**Task inputs**
◆ ◆ ◆ ◆ ◆

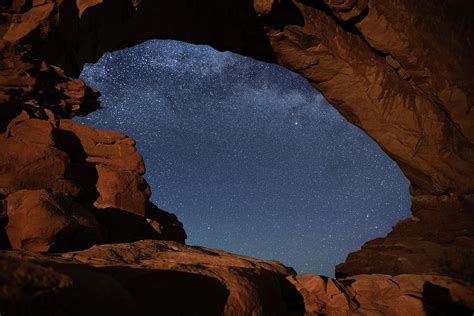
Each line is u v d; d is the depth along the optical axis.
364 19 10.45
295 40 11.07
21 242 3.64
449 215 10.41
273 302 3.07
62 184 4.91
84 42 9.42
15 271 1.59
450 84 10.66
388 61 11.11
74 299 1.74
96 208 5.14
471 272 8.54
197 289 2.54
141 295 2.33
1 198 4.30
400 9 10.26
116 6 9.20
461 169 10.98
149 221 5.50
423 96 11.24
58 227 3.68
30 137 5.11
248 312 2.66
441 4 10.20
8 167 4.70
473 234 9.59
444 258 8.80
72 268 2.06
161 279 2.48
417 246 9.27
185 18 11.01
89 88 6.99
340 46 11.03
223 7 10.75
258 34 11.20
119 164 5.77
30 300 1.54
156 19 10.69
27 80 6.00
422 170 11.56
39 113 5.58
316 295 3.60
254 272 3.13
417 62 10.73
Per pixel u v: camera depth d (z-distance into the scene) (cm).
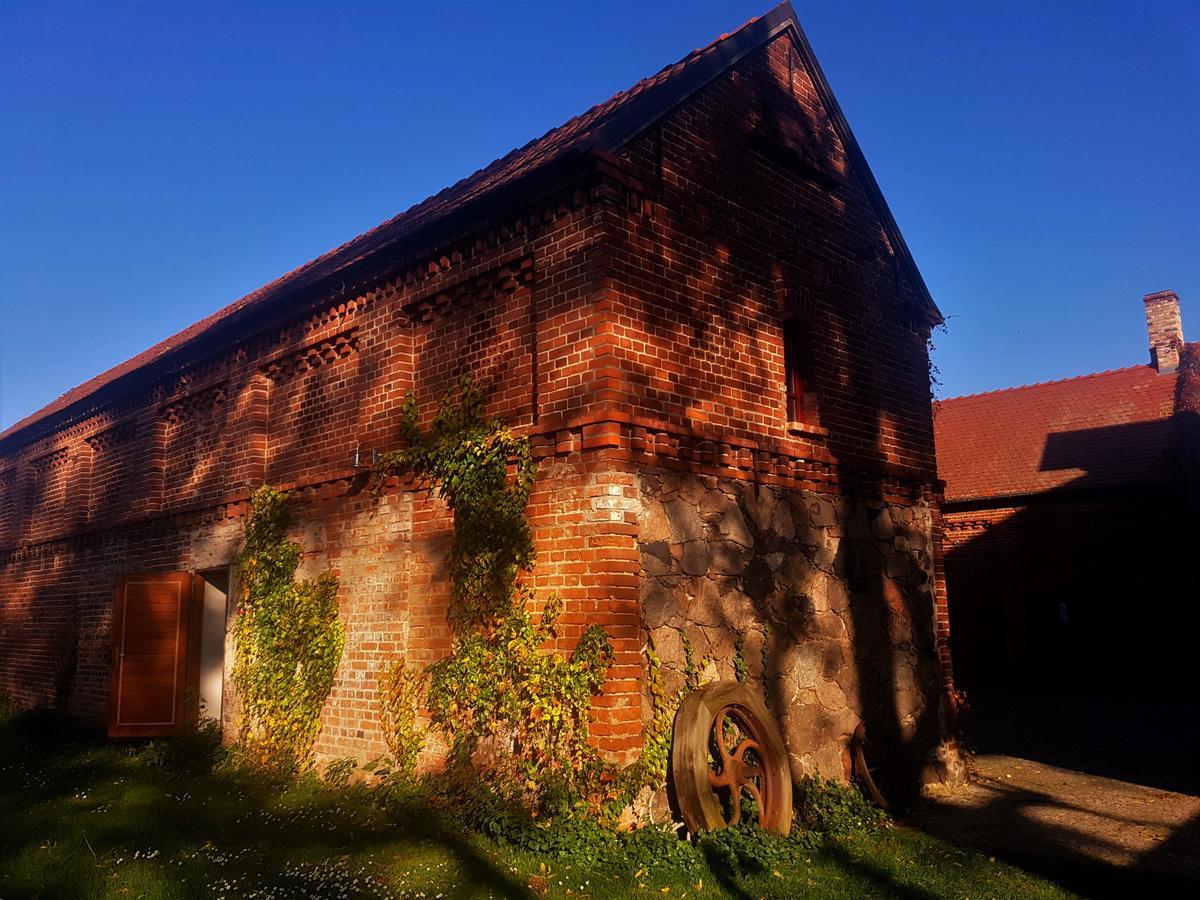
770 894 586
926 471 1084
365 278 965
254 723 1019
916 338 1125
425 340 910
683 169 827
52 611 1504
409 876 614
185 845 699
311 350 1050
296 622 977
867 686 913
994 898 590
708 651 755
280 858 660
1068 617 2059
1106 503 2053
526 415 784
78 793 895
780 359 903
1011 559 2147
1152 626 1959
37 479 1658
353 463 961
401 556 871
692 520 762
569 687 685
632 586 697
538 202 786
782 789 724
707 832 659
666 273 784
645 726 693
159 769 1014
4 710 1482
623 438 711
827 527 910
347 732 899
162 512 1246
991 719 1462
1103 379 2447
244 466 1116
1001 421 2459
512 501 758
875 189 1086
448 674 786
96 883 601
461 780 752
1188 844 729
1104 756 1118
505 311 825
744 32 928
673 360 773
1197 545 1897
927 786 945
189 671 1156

◆ ◆ ◆ ◆ ◆

**The task**
Within the entries above, give again exactly the lines starting at the one that contains "58 227 3.68" and ending at the one that contains "254 723 1019", leaving out the pictures.

**Response to the task**
58 227 3.68
30 137 5.11
248 312 2.66
441 4 10.20
8 167 4.70
473 234 9.59
444 258 8.80
72 268 2.06
161 279 2.48
417 246 9.27
185 18 11.01
89 88 6.99
340 46 11.03
223 7 10.75
258 34 11.20
119 164 5.77
30 300 1.54
156 19 10.69
27 80 6.00
422 170 11.56
39 113 5.58
316 295 3.60
254 272 3.13
417 62 10.73
Per pixel u v: camera depth d (z-distance into the scene) (cm).
770 894 586
926 471 1084
365 278 965
254 723 1019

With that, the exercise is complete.